More than half of Scotland’s 288 psychologists turned up for their first national conference, led by the Association of Scottish Principal Educational Psychologists. Delegates felt it was “good to talk,” now that the disappearance of the regional monoliths has left them more fragmented and isolated.

“We are no longer small fish in an inordinately large Strathclyde pond, ” Tom Williams, principal educational psychologist in East Ayrshire, observes. “We are still small fish but in a much smaller pond, one consequence of which is that our profile vis-a-vis the directorate is much higher.”

The association is nonetheless reassured at the decisions by 28 of the 29 new mainland councils to set up unified educational psychology services (Clackmannan is linked with Stirling). The “rogue” in the pack is Perthshire and Kinross, which has created three area multidisciplinary teams bringing together psychologists, educational social workers and community education staff. The principal psychologist has immediate jurisdiction over only one of those teams.

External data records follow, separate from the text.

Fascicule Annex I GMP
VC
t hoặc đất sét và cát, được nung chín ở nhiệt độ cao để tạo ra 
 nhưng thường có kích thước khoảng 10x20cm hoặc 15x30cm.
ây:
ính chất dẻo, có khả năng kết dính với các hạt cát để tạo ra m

The association is concerned about an approach which the council defends as an attempt to break down professional barriers in the interests of young people. Psychologists fear, however, that induction for new staff and professional development could suffer if they are dispersed in this way.

But Perthshire did not dominate the proceedings. Bryan Kirkaldy, principal psychologist in Fife, said education authorities needed psychological expertise more than ever as increasing numbers of clients were being educated locally and in mainstream classes, a process driven as much by educational and social imperatives as by the need to cut down on costly residential placements.

Psychologists have a good “research base” grounded in systematic casework, Mr Kirkaldy commented. They were an unrivalled source of information and advice to policy-makers on gaps and trends in special needs.

Mr Kirkaldy, who chairs the association, moved to define a role for psychologists acting as consultants not separate experts. They could not hope to influence school or education authority practices if they saw themselves as the “lone ranger” offering expert prescription in isolation from the everyday activities of the child.

Psychologists’ credibility is enhanced by working alongside teachers and parents, Mr Kirkaldy added. Teachers’ gibe that “psychologists are people who tell us what we already know in language we cannot understand” would be a welcome casualty of that process.

“Whatever we put on the menu, schools will want,” Mr Kirkaldy said as he urged his colleagues to gain control of the service they deliver through “practice agreements” with schools.

There are an estimated 250 teachers to every psychologist, another reason delegates were keen that headteachers, class teachers and learning support staff should become front-line collaborators in assessing and treating pupils.

“It is a more economic use of our time,” Bill O’Hara, depute principal psychologist in Aberdeenshire, said in one of the workshops.

Collaborative working is being forced on psychologists by a mixture of economic constraints and demands for more immediate accountability, according to Tom Williams in East Ayrshire. The council has eight psychologists compared with more than 20 in the former Ayrshire division of Strathclyde, which has led to problems for specialist services such as visual impairment.

The next step for the association is to turn psychologists’ new fragmented working environment to positive advantage by establishing national quality standards for the service, and a working party has been set up.